Exercise aim => State how many of the lines below contain the string "можно", treating uppercase and lowercase letters as distinct. Reply with the number alone.

Records supplied =>
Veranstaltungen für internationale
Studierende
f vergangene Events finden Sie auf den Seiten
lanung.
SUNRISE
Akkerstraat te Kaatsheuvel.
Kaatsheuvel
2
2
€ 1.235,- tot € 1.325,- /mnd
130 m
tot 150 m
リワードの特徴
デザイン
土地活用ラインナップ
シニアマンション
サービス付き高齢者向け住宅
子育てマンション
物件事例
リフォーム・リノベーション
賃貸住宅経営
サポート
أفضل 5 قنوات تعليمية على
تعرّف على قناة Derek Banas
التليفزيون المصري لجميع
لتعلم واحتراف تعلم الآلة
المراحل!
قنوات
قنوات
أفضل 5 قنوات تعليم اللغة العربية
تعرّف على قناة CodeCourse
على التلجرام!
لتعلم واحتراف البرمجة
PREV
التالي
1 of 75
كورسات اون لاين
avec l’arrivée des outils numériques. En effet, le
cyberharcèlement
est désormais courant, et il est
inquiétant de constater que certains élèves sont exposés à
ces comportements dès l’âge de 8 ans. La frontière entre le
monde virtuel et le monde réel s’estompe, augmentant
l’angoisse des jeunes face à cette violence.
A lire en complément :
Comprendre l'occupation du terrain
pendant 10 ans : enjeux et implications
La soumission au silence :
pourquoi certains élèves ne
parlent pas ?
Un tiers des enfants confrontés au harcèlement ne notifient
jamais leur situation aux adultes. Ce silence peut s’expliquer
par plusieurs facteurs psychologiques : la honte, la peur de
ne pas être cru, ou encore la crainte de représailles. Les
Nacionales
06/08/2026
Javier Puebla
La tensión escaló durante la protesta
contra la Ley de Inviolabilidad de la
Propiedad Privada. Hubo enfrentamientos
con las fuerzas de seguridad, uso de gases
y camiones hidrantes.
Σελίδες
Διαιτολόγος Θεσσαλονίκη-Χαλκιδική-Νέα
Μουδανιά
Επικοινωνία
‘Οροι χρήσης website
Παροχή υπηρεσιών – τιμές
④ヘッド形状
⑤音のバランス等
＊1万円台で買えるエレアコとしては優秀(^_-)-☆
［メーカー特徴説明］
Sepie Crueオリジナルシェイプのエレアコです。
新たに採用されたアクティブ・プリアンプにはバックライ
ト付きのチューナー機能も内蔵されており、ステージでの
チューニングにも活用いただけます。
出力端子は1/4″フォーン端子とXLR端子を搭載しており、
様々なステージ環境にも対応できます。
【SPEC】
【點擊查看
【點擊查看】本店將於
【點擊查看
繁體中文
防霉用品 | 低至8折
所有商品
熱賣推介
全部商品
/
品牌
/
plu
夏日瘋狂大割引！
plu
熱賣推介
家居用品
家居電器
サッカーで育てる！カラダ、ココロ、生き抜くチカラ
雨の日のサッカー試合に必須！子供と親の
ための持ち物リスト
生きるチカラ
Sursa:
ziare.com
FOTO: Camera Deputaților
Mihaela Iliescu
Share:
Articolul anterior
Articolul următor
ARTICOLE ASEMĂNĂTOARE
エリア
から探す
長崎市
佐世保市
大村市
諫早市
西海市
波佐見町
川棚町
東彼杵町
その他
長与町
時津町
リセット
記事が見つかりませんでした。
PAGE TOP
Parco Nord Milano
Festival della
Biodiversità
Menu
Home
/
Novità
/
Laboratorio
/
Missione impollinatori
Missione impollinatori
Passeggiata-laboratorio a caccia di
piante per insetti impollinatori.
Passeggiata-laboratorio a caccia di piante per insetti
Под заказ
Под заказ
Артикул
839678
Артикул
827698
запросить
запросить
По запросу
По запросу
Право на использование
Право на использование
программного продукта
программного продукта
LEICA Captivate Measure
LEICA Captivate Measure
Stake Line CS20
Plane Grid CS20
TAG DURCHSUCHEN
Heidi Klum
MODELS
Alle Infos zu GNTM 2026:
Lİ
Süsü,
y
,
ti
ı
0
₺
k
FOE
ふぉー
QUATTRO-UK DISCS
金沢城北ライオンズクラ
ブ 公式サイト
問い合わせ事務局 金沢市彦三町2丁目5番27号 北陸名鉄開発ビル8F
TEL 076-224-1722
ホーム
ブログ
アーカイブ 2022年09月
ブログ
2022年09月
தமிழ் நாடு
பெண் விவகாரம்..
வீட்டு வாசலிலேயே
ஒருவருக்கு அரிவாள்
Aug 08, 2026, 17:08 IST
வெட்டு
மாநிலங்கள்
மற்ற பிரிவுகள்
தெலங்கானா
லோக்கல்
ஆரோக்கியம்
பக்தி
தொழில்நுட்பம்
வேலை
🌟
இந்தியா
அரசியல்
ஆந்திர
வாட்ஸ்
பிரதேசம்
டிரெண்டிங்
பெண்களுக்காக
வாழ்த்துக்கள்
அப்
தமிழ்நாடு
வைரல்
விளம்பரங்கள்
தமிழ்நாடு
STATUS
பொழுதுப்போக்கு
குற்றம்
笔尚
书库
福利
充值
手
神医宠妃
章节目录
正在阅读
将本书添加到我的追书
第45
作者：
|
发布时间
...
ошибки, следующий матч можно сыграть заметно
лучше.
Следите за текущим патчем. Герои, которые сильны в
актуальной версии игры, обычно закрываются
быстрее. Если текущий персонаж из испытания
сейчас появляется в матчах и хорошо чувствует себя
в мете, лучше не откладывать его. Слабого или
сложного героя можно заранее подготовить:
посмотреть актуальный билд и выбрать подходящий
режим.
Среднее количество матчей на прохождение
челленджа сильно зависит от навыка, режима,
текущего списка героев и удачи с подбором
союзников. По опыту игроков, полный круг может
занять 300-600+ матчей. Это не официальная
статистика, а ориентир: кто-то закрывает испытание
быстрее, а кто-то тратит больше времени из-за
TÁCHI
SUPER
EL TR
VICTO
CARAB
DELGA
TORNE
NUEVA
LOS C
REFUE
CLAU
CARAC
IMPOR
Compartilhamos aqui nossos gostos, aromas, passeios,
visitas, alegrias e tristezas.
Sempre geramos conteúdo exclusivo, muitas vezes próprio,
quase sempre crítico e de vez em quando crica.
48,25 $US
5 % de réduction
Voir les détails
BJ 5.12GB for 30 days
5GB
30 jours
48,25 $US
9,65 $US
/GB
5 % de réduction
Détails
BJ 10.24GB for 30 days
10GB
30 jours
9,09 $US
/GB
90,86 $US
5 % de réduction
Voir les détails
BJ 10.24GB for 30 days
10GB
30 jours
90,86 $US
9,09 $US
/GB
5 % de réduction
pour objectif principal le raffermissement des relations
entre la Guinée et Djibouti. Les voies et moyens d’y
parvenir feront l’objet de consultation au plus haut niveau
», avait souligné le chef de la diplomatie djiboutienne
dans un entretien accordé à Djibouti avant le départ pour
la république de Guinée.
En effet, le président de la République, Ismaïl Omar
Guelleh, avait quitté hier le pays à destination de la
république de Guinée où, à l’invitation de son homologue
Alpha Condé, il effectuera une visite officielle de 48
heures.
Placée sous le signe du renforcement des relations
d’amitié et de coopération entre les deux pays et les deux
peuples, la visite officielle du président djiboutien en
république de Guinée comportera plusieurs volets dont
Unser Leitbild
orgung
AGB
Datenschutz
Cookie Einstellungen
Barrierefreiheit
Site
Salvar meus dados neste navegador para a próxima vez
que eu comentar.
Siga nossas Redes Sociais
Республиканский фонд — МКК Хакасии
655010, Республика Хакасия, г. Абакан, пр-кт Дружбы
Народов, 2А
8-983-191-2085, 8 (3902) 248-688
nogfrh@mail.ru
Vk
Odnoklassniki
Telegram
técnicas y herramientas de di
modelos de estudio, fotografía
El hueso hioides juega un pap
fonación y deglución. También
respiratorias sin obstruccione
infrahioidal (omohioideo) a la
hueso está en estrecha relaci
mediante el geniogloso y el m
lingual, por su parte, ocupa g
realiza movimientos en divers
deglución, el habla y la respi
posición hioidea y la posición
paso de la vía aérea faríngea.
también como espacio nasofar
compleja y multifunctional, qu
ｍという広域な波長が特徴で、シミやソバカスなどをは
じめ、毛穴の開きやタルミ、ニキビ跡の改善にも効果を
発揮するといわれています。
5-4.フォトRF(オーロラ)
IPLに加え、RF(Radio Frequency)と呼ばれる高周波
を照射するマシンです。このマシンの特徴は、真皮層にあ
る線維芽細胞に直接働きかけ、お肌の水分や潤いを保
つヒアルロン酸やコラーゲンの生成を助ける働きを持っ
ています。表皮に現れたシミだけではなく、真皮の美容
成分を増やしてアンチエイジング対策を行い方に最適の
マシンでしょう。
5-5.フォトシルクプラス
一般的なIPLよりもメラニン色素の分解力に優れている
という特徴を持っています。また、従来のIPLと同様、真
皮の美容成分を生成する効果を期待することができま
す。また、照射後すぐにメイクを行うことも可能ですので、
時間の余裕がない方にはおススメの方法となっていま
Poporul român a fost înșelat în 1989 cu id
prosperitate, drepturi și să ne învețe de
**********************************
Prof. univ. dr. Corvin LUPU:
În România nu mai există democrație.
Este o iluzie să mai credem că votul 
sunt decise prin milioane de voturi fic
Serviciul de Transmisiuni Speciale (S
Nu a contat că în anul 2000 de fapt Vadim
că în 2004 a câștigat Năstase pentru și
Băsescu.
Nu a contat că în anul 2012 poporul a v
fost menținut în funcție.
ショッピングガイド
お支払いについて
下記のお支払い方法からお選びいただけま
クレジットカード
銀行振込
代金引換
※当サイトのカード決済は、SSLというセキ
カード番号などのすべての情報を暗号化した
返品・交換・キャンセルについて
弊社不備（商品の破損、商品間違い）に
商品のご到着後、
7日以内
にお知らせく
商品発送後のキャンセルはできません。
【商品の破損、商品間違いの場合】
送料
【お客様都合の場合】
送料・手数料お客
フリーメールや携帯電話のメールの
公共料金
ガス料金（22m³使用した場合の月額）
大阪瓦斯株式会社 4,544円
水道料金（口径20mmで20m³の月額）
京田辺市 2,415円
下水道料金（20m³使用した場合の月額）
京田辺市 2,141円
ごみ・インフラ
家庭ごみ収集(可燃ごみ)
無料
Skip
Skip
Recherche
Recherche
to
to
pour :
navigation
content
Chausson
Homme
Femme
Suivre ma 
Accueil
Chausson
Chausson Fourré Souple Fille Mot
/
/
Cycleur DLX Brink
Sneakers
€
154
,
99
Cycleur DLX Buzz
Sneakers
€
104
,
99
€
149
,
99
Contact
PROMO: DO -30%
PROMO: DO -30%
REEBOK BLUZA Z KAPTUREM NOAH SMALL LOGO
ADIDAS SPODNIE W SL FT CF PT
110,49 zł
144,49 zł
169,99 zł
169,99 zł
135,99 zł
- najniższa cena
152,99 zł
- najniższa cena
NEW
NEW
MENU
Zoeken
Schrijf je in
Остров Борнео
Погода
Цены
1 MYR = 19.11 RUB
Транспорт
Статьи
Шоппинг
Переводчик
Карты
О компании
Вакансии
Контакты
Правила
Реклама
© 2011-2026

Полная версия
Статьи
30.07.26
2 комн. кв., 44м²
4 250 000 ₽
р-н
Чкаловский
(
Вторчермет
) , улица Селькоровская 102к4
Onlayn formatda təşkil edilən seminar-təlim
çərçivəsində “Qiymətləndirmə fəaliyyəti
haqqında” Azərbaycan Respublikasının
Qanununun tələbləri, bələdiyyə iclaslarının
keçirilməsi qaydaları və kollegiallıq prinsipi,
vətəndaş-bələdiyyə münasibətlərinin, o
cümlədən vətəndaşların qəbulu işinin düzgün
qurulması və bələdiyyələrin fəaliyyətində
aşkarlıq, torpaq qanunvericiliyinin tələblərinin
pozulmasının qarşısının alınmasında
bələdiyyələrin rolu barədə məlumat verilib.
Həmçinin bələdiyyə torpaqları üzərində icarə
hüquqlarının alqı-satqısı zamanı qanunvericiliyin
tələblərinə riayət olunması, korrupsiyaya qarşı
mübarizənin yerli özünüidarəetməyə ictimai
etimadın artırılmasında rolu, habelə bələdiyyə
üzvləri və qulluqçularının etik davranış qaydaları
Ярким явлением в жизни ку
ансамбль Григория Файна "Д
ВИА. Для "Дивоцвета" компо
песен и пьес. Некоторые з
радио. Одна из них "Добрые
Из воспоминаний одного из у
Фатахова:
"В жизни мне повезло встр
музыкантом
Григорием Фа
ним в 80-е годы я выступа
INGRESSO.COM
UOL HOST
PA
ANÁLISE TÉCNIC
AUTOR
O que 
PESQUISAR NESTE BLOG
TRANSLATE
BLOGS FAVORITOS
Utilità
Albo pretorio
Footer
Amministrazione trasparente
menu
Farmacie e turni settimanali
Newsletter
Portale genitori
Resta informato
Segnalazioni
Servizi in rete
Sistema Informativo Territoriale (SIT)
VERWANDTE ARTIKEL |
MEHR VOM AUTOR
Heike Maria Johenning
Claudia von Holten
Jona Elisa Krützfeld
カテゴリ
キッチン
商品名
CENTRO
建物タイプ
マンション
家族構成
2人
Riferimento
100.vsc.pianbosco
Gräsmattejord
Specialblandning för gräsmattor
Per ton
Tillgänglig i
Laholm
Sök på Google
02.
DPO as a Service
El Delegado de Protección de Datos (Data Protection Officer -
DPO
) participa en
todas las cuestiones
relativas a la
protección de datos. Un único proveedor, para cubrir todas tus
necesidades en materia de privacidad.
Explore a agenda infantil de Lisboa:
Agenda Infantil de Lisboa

Answer box => 2